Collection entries
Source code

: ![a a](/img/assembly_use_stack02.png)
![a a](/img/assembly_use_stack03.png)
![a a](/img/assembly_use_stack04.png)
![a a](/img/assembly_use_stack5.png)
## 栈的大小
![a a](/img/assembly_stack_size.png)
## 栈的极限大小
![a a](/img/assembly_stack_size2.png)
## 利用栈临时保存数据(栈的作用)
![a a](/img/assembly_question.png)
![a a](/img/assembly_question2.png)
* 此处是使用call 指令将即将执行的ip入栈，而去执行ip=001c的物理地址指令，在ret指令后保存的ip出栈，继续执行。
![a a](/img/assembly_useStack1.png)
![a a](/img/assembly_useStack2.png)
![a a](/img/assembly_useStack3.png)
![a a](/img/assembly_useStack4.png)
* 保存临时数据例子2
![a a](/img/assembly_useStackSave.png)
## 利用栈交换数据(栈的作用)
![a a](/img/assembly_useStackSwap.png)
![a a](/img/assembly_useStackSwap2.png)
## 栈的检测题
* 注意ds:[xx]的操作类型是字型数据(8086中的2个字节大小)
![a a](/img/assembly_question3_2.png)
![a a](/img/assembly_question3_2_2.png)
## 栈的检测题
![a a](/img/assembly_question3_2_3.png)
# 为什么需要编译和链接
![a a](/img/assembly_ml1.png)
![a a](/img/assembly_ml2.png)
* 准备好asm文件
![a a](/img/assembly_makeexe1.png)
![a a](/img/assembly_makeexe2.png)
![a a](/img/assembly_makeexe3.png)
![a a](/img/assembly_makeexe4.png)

What you should do:
Your reply must be the entries above, returned word for word.

Task output:
Source code

: ![a a](/img/assembly_use_stack02.png)
![a a](/img/assembly_use_stack03.png)
![a a](/img/assembly_use_stack04.png)
![a a](/img/assembly_use_stack5.png)
## 栈的大小
![a a](/img/assembly_stack_size.png)
## 栈的极限大小
![a a](/img/assembly_stack_size2.png)
## 利用栈临时保存数据(栈的作用)
![a a](/img/assembly_question.png)
![a a](/img/assembly_question2.png)
* 此处是使用call 指令将即将执行的ip入栈，而去执行ip=001c的物理地址指令，在ret指令后保存的ip出栈，继续执行。
![a a](/img/assembly_useStack1.png)
![a a](/img/assembly_useStack2.png)
![a a](/img/assembly_useStack3.png)
![a a](/img/assembly_useStack4.png)
* 保存临时数据例子2
![a a](/img/assembly_useStackSave.png)
## 利用栈交换数据(栈的作用)
![a a](/img/assembly_useStackSwap.png)
![a a](/img/assembly_useStackSwap2.png)
## 栈的检测题
* 注意ds:[xx]的操作类型是字型数据(8086中的2个字节大小)
![a a](/img/assembly_question3_2.png)
![a a](/img/assembly_question3_2_2.png)
## 栈的检测题
![a a](/img/assembly_question3_2_3.png)
# 为什么需要编译和链接
![a a](/img/assembly_ml1.png)
![a a](/img/assembly_ml2.png)
* 准备好asm文件
![a a](/img/assembly_makeexe1.png)
![a a](/img/assembly_makeexe2.png)
![a a](/img/assembly_makeexe3.png)
![a a](/img/assembly_makeexe4.png)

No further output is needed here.